Task details ▸ Reproduce the entries below exactly, but only from the line containing "Fig. 12 Number" to the line containing "FIGURE 4 | Replication", inclusive.
Top of Available data
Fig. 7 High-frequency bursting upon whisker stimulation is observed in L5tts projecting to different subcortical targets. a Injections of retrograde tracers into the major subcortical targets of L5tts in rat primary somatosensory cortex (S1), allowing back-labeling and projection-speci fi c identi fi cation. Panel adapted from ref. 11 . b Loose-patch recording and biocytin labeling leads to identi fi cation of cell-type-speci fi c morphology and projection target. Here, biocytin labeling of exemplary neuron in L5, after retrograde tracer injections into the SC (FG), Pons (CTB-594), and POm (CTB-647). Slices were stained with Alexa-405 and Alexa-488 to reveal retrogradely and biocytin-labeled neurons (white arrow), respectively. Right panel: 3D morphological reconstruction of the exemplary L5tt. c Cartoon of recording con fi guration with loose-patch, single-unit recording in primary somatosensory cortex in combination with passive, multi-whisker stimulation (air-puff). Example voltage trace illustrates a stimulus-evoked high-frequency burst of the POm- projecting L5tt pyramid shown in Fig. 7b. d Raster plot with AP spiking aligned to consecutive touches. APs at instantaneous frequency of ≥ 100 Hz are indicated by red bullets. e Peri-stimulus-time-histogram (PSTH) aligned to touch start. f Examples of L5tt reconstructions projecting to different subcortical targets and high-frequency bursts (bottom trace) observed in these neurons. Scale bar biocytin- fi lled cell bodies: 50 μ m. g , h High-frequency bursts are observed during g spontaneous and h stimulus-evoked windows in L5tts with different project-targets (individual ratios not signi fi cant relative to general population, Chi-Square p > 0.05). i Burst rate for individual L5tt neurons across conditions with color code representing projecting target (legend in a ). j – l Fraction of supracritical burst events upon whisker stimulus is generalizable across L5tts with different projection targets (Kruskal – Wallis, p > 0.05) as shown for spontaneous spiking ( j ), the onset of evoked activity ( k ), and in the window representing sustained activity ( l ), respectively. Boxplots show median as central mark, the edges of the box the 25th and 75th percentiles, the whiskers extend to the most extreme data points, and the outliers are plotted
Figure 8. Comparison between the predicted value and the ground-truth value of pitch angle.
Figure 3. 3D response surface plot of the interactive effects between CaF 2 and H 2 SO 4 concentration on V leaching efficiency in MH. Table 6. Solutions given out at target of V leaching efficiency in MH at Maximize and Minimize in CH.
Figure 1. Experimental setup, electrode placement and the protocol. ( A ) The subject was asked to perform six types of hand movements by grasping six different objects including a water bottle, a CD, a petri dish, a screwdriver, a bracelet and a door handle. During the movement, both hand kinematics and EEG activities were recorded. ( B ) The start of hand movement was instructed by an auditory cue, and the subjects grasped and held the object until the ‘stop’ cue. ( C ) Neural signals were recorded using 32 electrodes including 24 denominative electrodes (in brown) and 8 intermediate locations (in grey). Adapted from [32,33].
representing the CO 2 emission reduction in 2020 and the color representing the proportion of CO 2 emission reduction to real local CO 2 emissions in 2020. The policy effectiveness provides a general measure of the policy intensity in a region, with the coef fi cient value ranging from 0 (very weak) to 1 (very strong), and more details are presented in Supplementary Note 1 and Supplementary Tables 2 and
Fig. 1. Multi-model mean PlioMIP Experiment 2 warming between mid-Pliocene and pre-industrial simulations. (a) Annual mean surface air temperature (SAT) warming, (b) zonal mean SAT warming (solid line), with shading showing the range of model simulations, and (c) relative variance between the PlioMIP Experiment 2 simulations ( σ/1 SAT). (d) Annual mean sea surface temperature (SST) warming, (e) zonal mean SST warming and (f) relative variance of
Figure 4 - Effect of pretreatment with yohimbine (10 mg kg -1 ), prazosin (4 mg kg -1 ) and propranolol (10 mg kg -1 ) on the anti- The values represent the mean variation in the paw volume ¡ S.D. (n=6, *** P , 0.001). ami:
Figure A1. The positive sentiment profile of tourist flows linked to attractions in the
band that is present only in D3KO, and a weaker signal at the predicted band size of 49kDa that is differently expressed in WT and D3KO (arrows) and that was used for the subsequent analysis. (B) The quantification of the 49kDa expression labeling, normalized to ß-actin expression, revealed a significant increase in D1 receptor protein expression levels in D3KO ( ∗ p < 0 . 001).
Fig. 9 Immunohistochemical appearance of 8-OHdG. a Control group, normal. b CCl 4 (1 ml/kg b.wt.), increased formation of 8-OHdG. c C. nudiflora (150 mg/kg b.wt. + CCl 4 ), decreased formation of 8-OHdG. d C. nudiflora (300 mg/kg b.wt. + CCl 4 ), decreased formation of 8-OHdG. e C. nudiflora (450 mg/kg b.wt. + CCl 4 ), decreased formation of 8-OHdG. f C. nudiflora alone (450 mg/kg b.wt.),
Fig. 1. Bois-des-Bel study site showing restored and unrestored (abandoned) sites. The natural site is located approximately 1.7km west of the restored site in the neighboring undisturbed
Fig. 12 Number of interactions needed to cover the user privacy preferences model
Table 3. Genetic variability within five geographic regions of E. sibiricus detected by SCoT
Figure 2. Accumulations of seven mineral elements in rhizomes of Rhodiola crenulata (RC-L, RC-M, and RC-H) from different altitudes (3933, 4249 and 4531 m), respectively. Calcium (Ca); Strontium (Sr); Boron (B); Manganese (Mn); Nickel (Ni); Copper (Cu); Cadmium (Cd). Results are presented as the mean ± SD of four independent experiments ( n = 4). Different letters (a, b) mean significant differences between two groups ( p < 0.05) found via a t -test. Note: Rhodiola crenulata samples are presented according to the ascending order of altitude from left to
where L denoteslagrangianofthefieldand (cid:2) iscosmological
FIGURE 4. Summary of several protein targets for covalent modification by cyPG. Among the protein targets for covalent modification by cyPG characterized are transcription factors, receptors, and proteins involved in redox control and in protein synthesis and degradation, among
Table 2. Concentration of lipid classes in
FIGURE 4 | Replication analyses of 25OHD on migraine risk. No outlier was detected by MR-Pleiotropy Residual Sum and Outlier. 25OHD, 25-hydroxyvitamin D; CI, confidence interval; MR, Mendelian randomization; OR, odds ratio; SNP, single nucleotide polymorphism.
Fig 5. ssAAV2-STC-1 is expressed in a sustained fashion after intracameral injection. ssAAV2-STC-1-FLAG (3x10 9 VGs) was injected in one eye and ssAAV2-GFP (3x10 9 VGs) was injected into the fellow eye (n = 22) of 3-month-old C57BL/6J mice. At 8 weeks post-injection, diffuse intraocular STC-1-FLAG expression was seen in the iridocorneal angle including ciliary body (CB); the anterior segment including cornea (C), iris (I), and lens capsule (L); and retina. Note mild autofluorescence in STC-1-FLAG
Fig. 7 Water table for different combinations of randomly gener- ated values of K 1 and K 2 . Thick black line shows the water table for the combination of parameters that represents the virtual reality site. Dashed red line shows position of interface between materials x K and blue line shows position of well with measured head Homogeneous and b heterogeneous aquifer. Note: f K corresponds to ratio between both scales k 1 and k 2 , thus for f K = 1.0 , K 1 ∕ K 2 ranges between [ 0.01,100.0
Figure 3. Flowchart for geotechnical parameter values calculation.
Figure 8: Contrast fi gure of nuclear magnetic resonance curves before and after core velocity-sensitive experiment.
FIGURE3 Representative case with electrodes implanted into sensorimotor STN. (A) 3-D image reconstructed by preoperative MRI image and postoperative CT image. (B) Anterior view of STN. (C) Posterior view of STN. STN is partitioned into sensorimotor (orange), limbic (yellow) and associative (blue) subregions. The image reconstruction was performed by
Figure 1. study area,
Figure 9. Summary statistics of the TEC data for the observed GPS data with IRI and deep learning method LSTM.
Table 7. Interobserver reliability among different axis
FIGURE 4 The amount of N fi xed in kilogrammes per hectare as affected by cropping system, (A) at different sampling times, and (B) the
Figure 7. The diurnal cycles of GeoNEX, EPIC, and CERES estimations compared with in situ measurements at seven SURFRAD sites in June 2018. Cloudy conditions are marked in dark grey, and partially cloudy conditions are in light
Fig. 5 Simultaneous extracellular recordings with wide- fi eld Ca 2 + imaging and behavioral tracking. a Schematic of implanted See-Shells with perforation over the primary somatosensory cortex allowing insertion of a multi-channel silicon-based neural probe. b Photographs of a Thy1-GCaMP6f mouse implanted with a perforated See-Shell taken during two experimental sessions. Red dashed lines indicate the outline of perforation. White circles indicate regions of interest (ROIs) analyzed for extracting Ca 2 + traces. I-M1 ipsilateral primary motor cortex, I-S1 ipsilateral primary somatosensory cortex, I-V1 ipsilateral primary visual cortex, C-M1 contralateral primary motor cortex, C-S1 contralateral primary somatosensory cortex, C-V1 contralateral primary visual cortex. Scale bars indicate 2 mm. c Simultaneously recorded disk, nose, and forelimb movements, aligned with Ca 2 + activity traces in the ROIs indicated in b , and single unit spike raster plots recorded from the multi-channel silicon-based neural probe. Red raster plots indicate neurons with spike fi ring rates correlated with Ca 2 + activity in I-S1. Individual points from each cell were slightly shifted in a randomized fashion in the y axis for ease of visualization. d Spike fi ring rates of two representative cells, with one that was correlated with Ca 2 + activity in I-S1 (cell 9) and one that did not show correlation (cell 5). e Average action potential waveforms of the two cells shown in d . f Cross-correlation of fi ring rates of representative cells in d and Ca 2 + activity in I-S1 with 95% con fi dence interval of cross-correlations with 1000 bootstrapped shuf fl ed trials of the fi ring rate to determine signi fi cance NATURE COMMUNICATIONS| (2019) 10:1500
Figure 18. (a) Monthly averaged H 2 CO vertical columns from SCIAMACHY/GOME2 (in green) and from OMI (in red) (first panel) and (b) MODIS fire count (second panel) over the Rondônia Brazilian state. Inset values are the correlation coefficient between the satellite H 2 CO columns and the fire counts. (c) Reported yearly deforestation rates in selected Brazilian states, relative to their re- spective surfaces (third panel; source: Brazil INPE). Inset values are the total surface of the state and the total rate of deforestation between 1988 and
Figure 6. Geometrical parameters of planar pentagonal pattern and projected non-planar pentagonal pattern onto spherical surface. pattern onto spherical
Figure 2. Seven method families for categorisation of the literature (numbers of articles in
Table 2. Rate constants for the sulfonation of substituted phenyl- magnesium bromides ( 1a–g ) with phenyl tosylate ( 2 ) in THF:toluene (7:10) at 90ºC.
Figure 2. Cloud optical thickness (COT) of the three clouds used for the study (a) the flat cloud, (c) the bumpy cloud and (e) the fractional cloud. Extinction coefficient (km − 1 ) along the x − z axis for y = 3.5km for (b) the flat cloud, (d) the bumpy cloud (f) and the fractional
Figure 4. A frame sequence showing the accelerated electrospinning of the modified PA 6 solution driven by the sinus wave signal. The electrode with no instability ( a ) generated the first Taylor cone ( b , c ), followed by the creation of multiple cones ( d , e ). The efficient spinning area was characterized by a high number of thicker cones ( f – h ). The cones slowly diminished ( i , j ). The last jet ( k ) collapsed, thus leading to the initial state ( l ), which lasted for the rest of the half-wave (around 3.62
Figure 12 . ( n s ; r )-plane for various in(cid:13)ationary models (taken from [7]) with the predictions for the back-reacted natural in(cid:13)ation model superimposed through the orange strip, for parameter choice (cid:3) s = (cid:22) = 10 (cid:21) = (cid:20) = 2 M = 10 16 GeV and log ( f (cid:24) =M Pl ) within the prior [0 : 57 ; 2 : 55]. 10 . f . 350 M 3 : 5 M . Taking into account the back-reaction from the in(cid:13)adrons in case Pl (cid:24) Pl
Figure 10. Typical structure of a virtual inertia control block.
Bottom of Available data
Your response ▸
Fig. 12 Number of interactions needed to cover the user privacy preferences model
Table 3. Genetic variability within five geographic regions of E. sibiricus detected by SCoT
Figure 2. Accumulations of seven mineral elements in rhizomes of Rhodiola crenulata (RC-L, RC-M, and RC-H) from different altitudes (3933, 4249 and 4531 m), respectively. Calcium (Ca); Strontium (Sr); Boron (B); Manganese (Mn); Nickel (Ni); Copper (Cu); Cadmium (Cd). Results are presented as the mean ± SD of four independent experiments ( n = 4). Different letters (a, b) mean significant differences between two groups ( p < 0.05) found via a t -test. Note: Rhodiola crenulata samples are presented according to the ascending order of altitude from left to
where L denoteslagrangianofthefieldand (cid:2) iscosmological
FIGURE 4. Summary of several protein targets for covalent modification by cyPG. Among the protein targets for covalent modification by cyPG characterized are transcription factors, receptors, and proteins involved in redox control and in protein synthesis and degradation, among
Table 2. Concentration of lipid classes in
FIGURE 4 | Replication analyses of 25OHD on migraine risk. No outlier was detected by MR-Pleiotropy Residual Sum and Outlier. 25OHD, 25-hydroxyvitamin D; CI, confidence interval; MR, Mendelian randomization; OR, odds ratio; SNP, single nucleotide polymorphism.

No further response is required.